**** RAW DATA

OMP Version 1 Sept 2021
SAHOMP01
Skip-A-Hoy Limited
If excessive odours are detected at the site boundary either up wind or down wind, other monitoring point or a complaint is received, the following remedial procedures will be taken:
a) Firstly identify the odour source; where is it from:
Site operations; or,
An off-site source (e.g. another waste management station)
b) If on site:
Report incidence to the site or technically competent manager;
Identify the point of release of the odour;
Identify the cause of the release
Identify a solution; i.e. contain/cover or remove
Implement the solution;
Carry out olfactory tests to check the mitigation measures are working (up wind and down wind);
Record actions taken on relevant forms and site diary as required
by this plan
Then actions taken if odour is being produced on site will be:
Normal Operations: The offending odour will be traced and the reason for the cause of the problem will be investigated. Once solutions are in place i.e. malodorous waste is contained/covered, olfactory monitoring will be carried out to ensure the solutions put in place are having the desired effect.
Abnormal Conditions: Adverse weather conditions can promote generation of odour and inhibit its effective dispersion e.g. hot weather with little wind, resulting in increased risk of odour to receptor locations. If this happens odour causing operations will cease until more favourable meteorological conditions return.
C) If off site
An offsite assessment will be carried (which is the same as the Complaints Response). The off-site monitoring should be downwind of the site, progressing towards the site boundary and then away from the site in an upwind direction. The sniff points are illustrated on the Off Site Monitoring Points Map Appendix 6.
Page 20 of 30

********

_TASK INSTRUCTIONS_
Repeat the whole of the data verbatim, as it reads above.

_EXERCISE RESULT_
OMP Version 1 Sept 2021
SAHOMP01
Skip-A-Hoy Limited
If excessive odours are detected at the site boundary either up wind or down wind, other monitoring point or a complaint is received, the following remedial procedures will be taken:
a) Firstly identify the odour source; where is it from:
Site operations; or,
An off-site source (e.g. another waste management station)
b) If on site:
Report incidence to the site or technically competent manager;
Identify the point of release of the odour;
Identify the cause of the release
Identify a solution; i.e. contain/cover or remove
Implement the solution;
Carry out olfactory tests to check the mitigation measures are working (up wind and down wind);
Record actions taken on relevant forms and site diary as required
by this plan
Then actions taken if odour is being produced on site will be:
Normal Operations: The offending odour will be traced and the reason for the cause of the problem will be investigated. Once solutions are in place i.e. malodorous waste is contained/covered, olfactory monitoring will be carried out to ensure the solutions put in place are having the desired effect.
Abnormal Conditions: Adverse weather conditions can promote generation of odour and inhibit its effective dispersion e.g. hot weather with little wind, resulting in increased risk of odour to receptor locations. If this happens odour causing operations will cease until more favourable meteorological conditions return.
C) If off site
An offsite assessment will be carried (which is the same as the Complaints Response). The off-site monitoring should be downwind of the site, progressing towards the site boundary and then away from the site in an upwind direction. The sniff points are illustrated on the Off Site Monitoring Points Map Appendix 6.
Page 20 of 30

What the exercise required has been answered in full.